> **DOCUMENT SECTION**:
..........
Elections to the Highland Council were held on 3 May 2007; the same day as elections to the Scottish Parliament and to the 31 other councils in Scotland. Previous elections to the council had been conducted using the single member plurality system (a.k.a. 'First Past the Post'). Changes implemented by the Local Governance (Scotland) Act 2004 meant that future local government elections were to be conducted using the Single Transferable Vote, beginning with those in 2007. The 80 Highland Councillors were now to be elected from 22 wards, returning either three or four members.

The election saw Independent councillors retain their plurality, despite losing a significant number of members, and the Liberal Democrats and Scottish National Party both increasing their representation, with that of the Labour Party decreasing. The Independent and SNP groups subsequently went into coalition to form the Administration of the council.
..........
> **RECORD LIST**:
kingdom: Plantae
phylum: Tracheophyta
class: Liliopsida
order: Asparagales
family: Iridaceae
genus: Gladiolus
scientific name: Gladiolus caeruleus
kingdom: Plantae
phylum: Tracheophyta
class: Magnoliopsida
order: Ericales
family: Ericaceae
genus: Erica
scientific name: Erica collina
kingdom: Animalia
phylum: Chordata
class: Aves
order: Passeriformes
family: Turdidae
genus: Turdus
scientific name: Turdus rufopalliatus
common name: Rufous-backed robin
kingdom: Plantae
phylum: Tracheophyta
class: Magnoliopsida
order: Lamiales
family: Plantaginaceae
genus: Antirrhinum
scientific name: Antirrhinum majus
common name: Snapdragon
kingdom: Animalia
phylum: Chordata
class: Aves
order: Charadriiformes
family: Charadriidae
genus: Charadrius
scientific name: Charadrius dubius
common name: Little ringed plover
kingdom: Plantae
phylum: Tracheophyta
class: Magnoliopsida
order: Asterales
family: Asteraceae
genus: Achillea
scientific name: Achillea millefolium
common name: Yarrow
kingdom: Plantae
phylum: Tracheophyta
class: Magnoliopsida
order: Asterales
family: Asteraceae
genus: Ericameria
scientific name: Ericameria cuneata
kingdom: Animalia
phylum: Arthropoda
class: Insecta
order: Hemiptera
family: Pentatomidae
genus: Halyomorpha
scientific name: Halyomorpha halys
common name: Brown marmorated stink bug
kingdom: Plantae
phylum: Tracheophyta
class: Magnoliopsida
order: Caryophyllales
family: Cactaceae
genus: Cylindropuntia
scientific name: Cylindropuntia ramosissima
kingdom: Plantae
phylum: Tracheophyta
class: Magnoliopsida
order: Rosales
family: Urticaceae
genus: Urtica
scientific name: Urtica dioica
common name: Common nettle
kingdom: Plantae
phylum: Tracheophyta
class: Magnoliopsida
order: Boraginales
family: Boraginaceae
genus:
..........
Transcribe word for word the part of the passage on the 2007 Highland Council elections starting with "Elections to the Highland" and going on through "or four members.".

> **PROBLEM SOLUTION**:
Elections to the Highland Council were held on 3 May 2007; the same day as elections to the Scottish Parliament and to the 31 other councils in Scotland. Previous elections to the council had been conducted using the single member plurality system (a.k.a. 'First Past the Post'). Changes implemented by the Local Governance (Scotland) Act 2004 meant that future local government elections were to be conducted using the Single Transferable Vote, beginning with those in 2007. The 80 Highland Councillors were now to be elected from 22 wards, returning either three or four members.